ABOUT THIS TASK
Set down the data below word for word, and leave the images aside.

GIVEN ENTRIES
Content starts

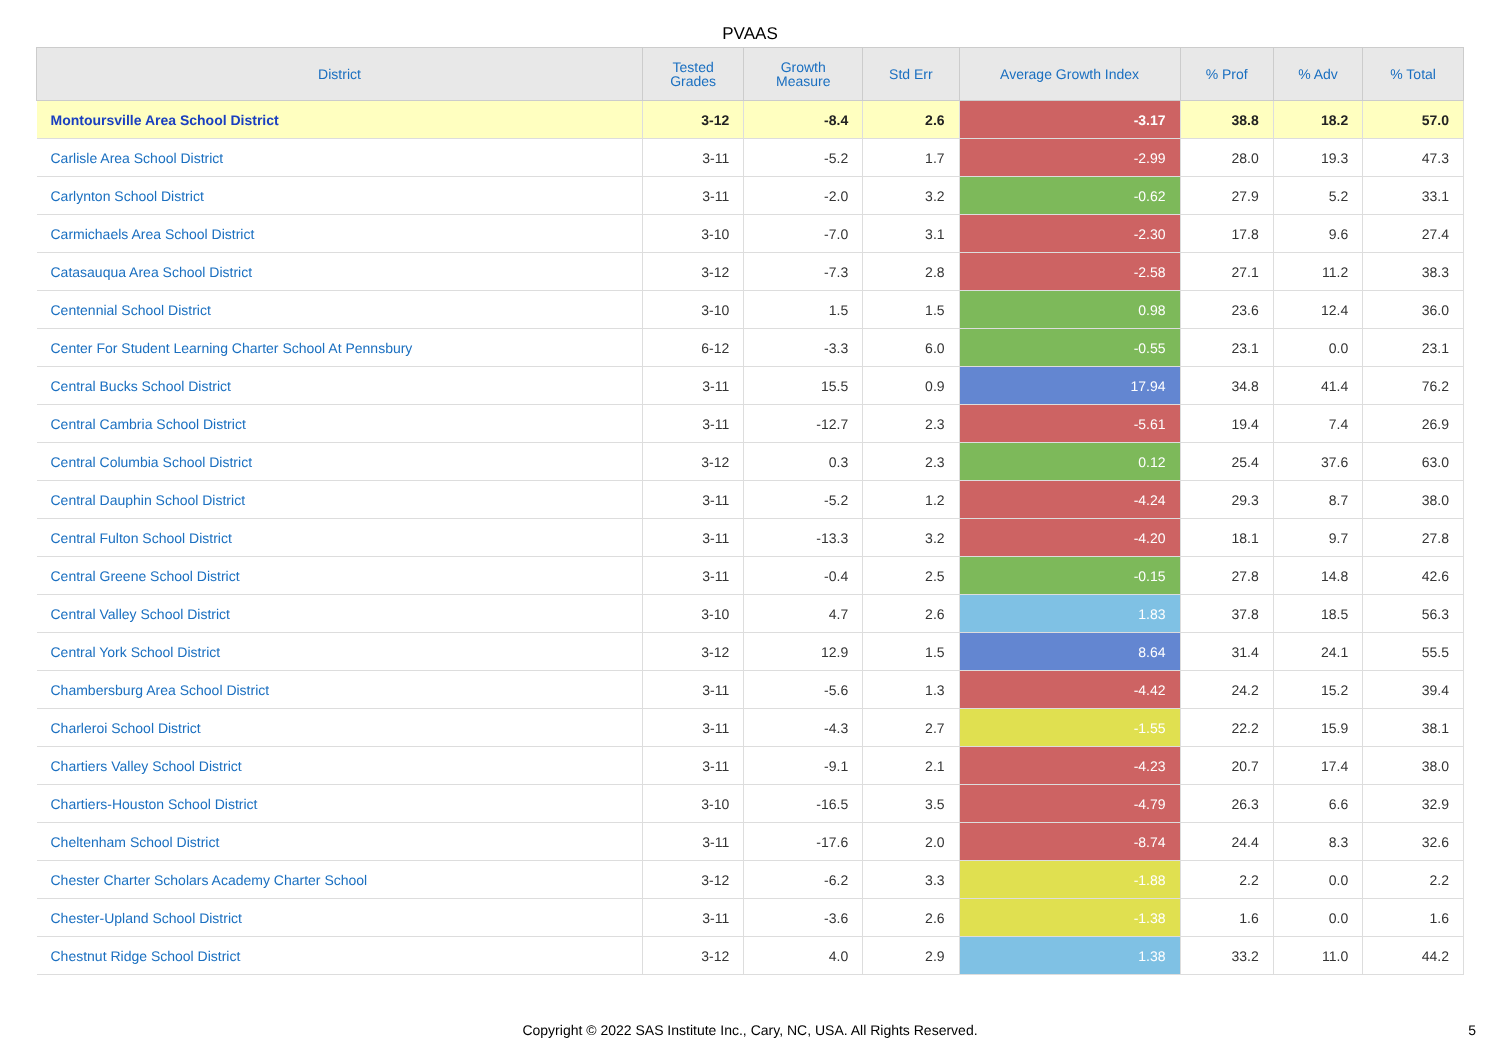PVAAS
| District | Tested Grades | Growth Measure | Std Err | Average Growth Index | % Prof | % Adv | % Total |
| --- | --- | --- | --- | --- | --- | --- | --- |
| Montoursville Area School District | 3-12 | -8.4 | 2.6 | -3.17 | 38.8 | 18.2 | 57.0 |
| Carlisle Area School District | 3-11 | -5.2 | 1.7 | -2.99 | 28.0 | 19.3 | 47.3 |
| Carlynton School District | 3-11 | -2.0 | 3.2 | -0.62 | 27.9 | 5.2 | 33.1 |
| Carmichaels Area School District | 3-10 | -7.0 | 3.1 | -2.30 | 17.8 | 9.6 | 27.4 |
| Catasauqua Area School District | 3-12 | -7.3 | 2.8 | -2.58 | 27.1 | 11.2 | 38.3 |
| Centennial School District | 3-10 | 1.5 | 1.5 | 0.98 | 23.6 | 12.4 | 36.0 |
| Center For Student Learning Charter School At Pennsbury | 6-12 | -3.3 | 6.0 | -0.55 | 23.1 | 0.0 | 23.1 |
| Central Bucks School District | 3-11 | 15.5 | 0.9 | 17.94 | 34.8 | 41.4 | 76.2 |
| Central Cambria School District | 3-11 | -12.7 | 2.3 | -5.61 | 19.4 | 7.4 | 26.9 |
| Central Columbia School District | 3-12 | 0.3 | 2.3 | 0.12 | 25.4 | 37.6 | 63.0 |
| Central Dauphin School District | 3-11 | -5.2 | 1.2 | -4.24 | 29.3 | 8.7 | 38.0 |
| Central Fulton School District | 3-11 | -13.3 | 3.2 | -4.20 | 18.1 | 9.7 | 27.8 |
| Central Greene School District | 3-11 | -0.4 | 2.5 | -0.15 | 27.8 | 14.8 | 42.6 |
| Central Valley School District | 3-10 | 4.7 | 2.6 | 1.83 | 37.8 | 18.5 | 56.3 |
| Central York School District | 3-12 | 12.9 | 1.5 | 8.64 | 31.4 | 24.1 | 55.5 |
| Chambersburg Area School District | 3-11 | -5.6 | 1.3 | -4.42 | 24.2 | 15.2 | 39.4 |
| Charleroi School District | 3-11 | -4.3 | 2.7 | -1.55 | 22.2 | 15.9 | 38.1 |
| Chartiers Valley School District | 3-11 | -9.1 | 2.1 | -4.23 | 20.7 | 17.4 | 38.0 |
| Chartiers-Houston School District | 3-10 | -16.5 | 3.5 | -4.79 | 26.3 | 6.6 | 32.9 |
| Cheltenham School District | 3-11 | -17.6 | 2.0 | -8.74 | 24.4 | 8.3 | 32.6 |
| Chester Charter Scholars Academy Charter School | 3-12 | -6.2 | 3.3 | -1.88 | 2.2 | 0.0 | 2.2 |
| Chester-Upland School District | 3-11 | -3.6 | 2.6 | -1.38 | 1.6 | 0.0 | 1.6 |
| Chestnut Ridge School District | 3-12 | 4.0 | 2.9 | 1.38 | 33.2 | 11.0 | 44.2 |
Copyright © 2022 SAS Institute Inc., Cary, NC, USA. All Rights Reserved.
5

Content ends

SOLUTION FOR THIS TASK
PVAAS
| District | Tested Grades | Growth Measure | Std Err | Average Growth Index | % Prof | % Adv | % Total |
| --- | --- | --- | --- | --- | --- | --- | --- |
| Montoursville Area School District | 3-12 | -8.4 | 2.6 | -3.17 | 38.8 | 18.2 | 57.0 |
| Carlisle Area School District | 3-11 | -5.2 | 1.7 | -2.99 | 28.0 | 19.3 | 47.3 |
| Carlynton School District | 3-11 | -2.0 | 3.2 | -0.62 | 27.9 | 5.2 | 33.1 |
| Carmichaels Area School District | 3-10 | -7.0 | 3.1 | -2.30 | 17.8 | 9.6 | 27.4 |
| Catasauqua Area School District | 3-12 | -7.3 | 2.8 | -2.58 | 27.1 | 11.2 | 38.3 |
| Centennial School District | 3-10 | 1.5 | 1.5 | 0.98 | 23.6 | 12.4 | 36.0 |
| Center For Student Learning Charter School At Pennsbury | 6-12 | -3.3 | 6.0 | -0.55 | 23.1 | 0.0 | 23.1 |
| Central Bucks School District | 3-11 | 15.5 | 0.9 | 17.94 | 34.8 | 41.4 | 76.2 |
| Central Cambria School District | 3-11 | -12.7 | 2.3 | -5.61 | 19.4 | 7.4 | 26.9 |
| Central Columbia School District | 3-12 | 0.3 | 2.3 | 0.12 | 25.4 | 37.6 | 63.0 |
| Central Dauphin School District | 3-11 | -5.2 | 1.2 | -4.24 | 29.3 | 8.7 | 38.0 |
| Central Fulton School District | 3-11 | -13.3 | 3.2 | -4.20 | 18.1 | 9.7 | 27.8 |
| Central Greene School District | 3-11 | -0.4 | 2.5 | -0.15 | 27.8 | 14.8 | 42.6 |
| Central Valley School District | 3-10 | 4.7 | 2.6 | 1.83 | 37.8 | 18.5 | 56.3 |
| Central York School District | 3-12 | 12.9 | 1.5 | 8.64 | 31.4 | 24.1 | 55.5 |
| Chambersburg Area School District | 3-11 | -5.6 | 1.3 | -4.42 | 24.2 | 15.2 | 39.4 |
| Charleroi School District | 3-11 | -4.3 | 2.7 | -1.55 | 22.2 | 15.9 | 38.1 |
| Chartiers Valley School District | 3-11 | -9.1 | 2.1 | -4.23 | 20.7 | 17.4 | 38.0 |
| Chartiers-Houston School District | 3-10 | -16.5 | 3.5 | -4.79 | 26.3 | 6.6 | 32.9 |
| Cheltenham School District | 3-11 | -17.6 | 2.0 | -8.74 | 24.4 | 8.3 | 32.6 |
| Chester Charter Scholars Academy Charter School | 3-12 | -6.2 | 3.3 | -1.88 | 2.2 | 0.0 | 2.2 |
| Chester-Upland School District | 3-11 | -3.6 | 2.6 | -1.38 | 1.6 | 0.0 | 1.6 |
| Chestnut Ridge School District | 3-12 | 4.0 | 2.9 | 1.38 | 33.2 | 11.0 | 44.2 |
Copyright © 2022 SAS Institute Inc., Cary, NC, USA. All Rights Reserved.
5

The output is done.